How does Lisinopril interact with other drugs? To exclude undesirable consequences, the drug is not taken simultaneously with potassium-sparing diuretics, antacids, sympathomimetics, adrenostimulants, Indomethacin, antipsychotics, quinine.

In case of excessive intake of lisinopril dihydrate, the patient runs the risk of tachycardia, a sharp decrease in pressure, relaxation of vascular smooth muscles (peripheral).To provide first aid to the victim, the stomach is washed, given activated charcoal, placed on the back so that the legs are above the level of the head.

With a sharp decrease in blood pressure, Dopamil is used. It is important to pay attention to the fact that hemodialysis in the described situation is ineffective. In case of an overdose of Lisinopril, it is necessary to seek medical help from a specialist as soon as possible.

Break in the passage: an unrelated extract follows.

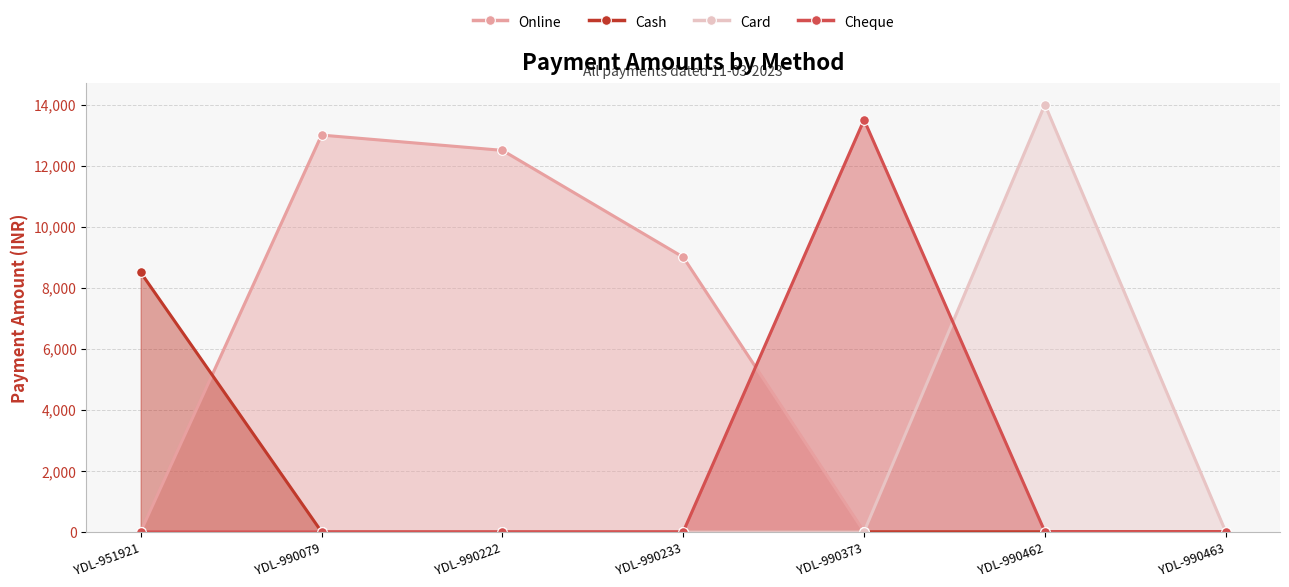

Does the chart have visible grid lines?

Yes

Like the first generation inhibitor Captopril, the drug Lisinopril is a group of direct-acting drugs.The rest of the antihypertensive drugs become active as a result of metabolism. Therefore, as an analogue of Lisinopril, it is impractical to consider them in view of other pharmacodynamics.

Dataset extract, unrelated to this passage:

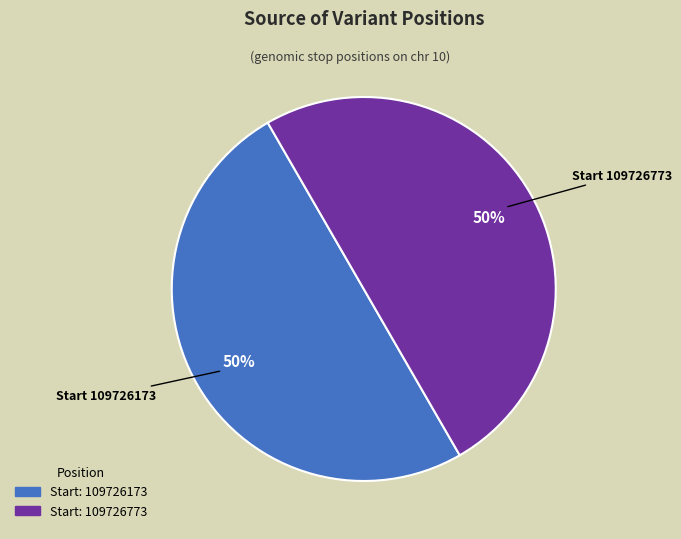

Count the number of slices in the pie.

2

Medicines of similar action should include:

Tatiana, 42 years old

My father is hypertensive. Arterial hypertension has not escaped me either. Recently, the pressure began to rise to 160/100. I consulted with a local therapist.The doctor said that it is better not to waste time and start treatment. To control the disease in the early stages, I selected an effective treatment. Prescribed to take Lisinopril pressure pills daily at a dosage of 5 mg (once a day). For a beginner with hypertension, such an amount, as noted by the doctor, will be enough. The first few days did not feel any special effect. After a week, the pressure did not rise above 135/90. To be honest, it is not difficult to take one pill every day to live a normal life.I do not observe any side effects. I made sure that Lisinopril reduces blood pressure.

Larisa, 38 years old

At the age of 29, I found out that I have grade 3 hypertension. I was in the hospital, blood pressure was knocked down with injections and drugs. At times it rose to 240/160. I tried different pills, but nothing really helped. A woman pharmacist advised me to use Lisinopril for blood pressure. The first three days I took 10 mg 3 times a day. BP dropped to 160/120. After a month of use, I reduced the daily dose to 10 mg.My blood pressure became stable, staying at the level of 140/100. The work of the heart has improved. I have been taking the drug for 7 years. Everything is completely satisfactory. The only negative is the appearance of depression.

Maria, 53 years old

She took blood pressure pills (ACE inhibitor group) for a long time.